= Written task =
Whenever a line in the records below holds the string "Печень", include it in the count, and state the number alone.

= Given entries =
· · ·

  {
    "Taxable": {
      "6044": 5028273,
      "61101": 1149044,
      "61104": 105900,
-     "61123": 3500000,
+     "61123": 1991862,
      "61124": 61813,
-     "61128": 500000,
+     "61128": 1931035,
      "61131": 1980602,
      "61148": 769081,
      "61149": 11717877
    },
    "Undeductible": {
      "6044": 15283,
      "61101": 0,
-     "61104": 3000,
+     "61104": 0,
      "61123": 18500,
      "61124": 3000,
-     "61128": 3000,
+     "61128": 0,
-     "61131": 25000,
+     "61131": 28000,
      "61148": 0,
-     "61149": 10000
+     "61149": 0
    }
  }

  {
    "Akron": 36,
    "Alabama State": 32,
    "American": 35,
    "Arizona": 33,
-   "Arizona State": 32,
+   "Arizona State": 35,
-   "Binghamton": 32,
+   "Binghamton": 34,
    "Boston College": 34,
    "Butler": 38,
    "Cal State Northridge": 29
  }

· · ·

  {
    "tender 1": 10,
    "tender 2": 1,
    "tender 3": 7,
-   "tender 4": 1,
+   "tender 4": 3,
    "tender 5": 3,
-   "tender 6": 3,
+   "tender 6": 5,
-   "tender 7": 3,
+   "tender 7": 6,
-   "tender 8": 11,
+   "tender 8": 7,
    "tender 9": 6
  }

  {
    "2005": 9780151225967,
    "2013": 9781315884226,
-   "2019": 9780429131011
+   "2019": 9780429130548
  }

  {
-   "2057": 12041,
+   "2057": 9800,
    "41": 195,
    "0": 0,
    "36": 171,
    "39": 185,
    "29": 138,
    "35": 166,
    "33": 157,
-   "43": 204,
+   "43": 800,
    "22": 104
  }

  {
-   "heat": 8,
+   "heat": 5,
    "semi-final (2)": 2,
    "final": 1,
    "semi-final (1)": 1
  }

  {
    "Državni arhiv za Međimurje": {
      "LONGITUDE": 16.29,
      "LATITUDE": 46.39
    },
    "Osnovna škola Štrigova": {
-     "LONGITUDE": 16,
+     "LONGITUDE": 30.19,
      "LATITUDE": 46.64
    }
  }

· · ·

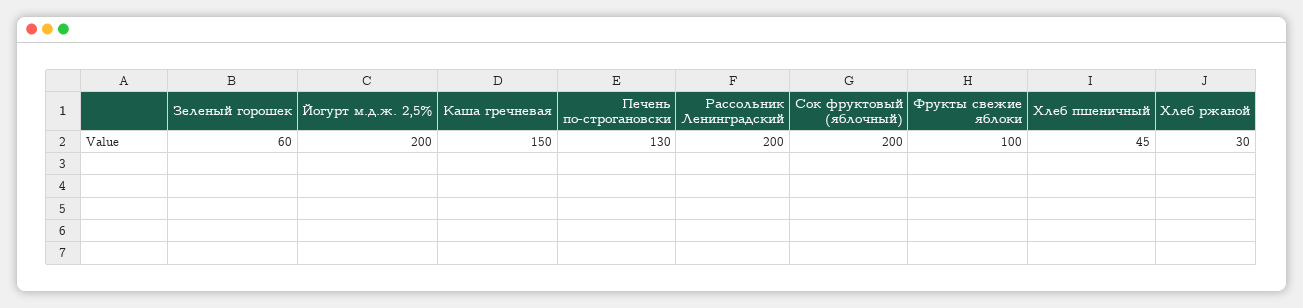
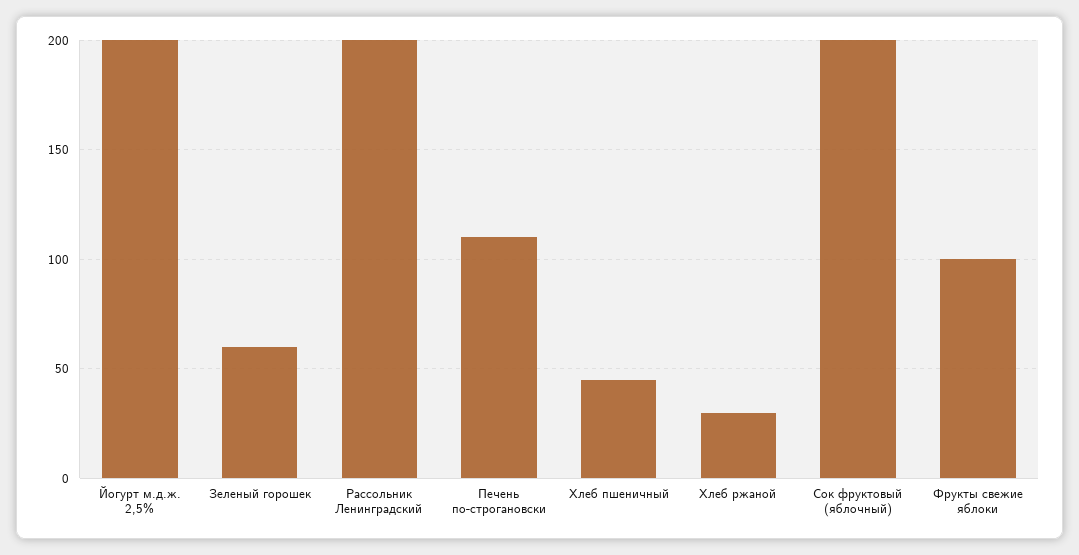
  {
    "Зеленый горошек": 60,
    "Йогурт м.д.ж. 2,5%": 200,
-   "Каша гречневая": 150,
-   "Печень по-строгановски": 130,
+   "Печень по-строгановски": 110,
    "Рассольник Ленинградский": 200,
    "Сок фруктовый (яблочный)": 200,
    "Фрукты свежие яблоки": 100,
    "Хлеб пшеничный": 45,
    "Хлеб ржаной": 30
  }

· · ·

= Answer area =
2